In an early scene in the Godfather Don Corleone agrees to do a favor for one of his guests and states “Some day, and that day may never come, I will call upon you to do a service for me. … until that day accept this . . . as a gift . . .” These words were never spoken between Gov. McDonnell and Johnnie Williams. The jury inferred these words from their behaviors. EVERY GIFT going forward to any office holder (even outside Virginia) will be regarded under federal law as a quid pro quo from Don Corleone.
To that end I agree with Chris Saxman.
[…] I have previously opined about how this conviction occurred. […]
Mr. Prados, is what I read in the media true, that the McDonald’s first legal team advised him to take the plea bargain, that he could not win in court?
If that is really true, how does your article seem to clash with their advice? Which of you has the most experience in these types of cases, his initial legal team, or you? Honestly, I do not know.
It is difficult for the non-lawyer to understand how lawyers could be so far apart in their interpretation, recommendation, and advice?
Perhaps still drunk on egotism, McDonnell did not know whose advice to take either?
“McDonald’s [sic] first legal team advised him to take the plea bargain” I understand this to be true.

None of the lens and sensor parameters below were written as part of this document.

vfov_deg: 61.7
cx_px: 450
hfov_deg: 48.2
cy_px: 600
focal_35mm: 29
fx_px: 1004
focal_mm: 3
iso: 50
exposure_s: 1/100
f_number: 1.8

“that he could not win in court?” If this is the advice it was not made public.
“If that is really true, how does your article seem to clash with their advice?” I don’t understand the question. Nonetheless if you look back to my post from a week before the trial started I indicated that both sides should be pushing for a plea deal.
“Which of you has the most experience in these types of cases, his initial legal team, or you?” His initial legal team, I am not a criminal defense attorney. I have spoken very highly of Tony Troy in particular in the past.

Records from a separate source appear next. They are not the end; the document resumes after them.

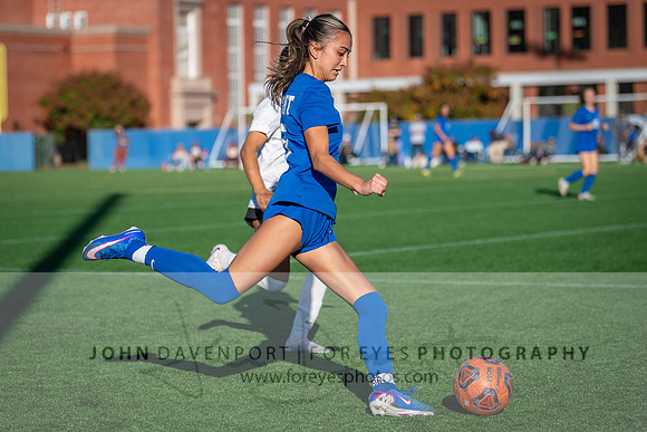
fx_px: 2355
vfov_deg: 10.5
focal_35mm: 131
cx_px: 238
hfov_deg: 15.6
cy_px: 198
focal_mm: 102
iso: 125
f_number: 2.8
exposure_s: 1/2000
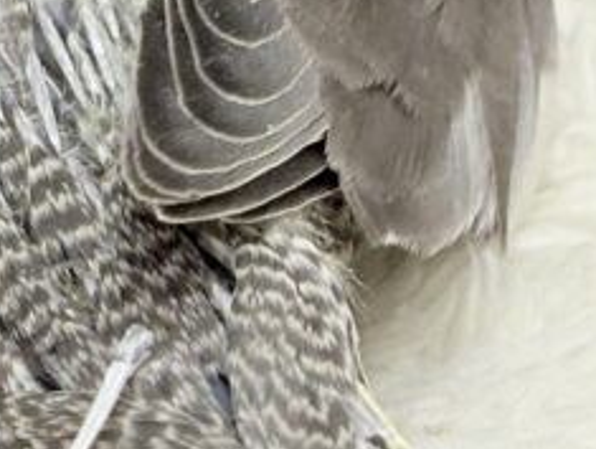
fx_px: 4570
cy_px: -134
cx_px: 363
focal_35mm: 265
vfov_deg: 5.6
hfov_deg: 7.5
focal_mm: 5.96
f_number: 1.6
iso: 50
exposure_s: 1/50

I agree with your analysis Paul. May I add that in the articles that have featured interviews with jurors, none of them even mentioned the “official acts” problem. They all focused on the gifts the McDonnells received as if that was the end of the story. I would be very surprised if the convictions are not overturned. A hallmark of our Constitutional system is that due process demands that a man be reasonably capable of determining what is legal or not before you throw him in jail. No one in America suspected prior to the McDonnell indictment that allowing someone to prepare a guest list for a function in the Governor’s mansion constituted an official act the penalty for which could be over two decades in Federal prison.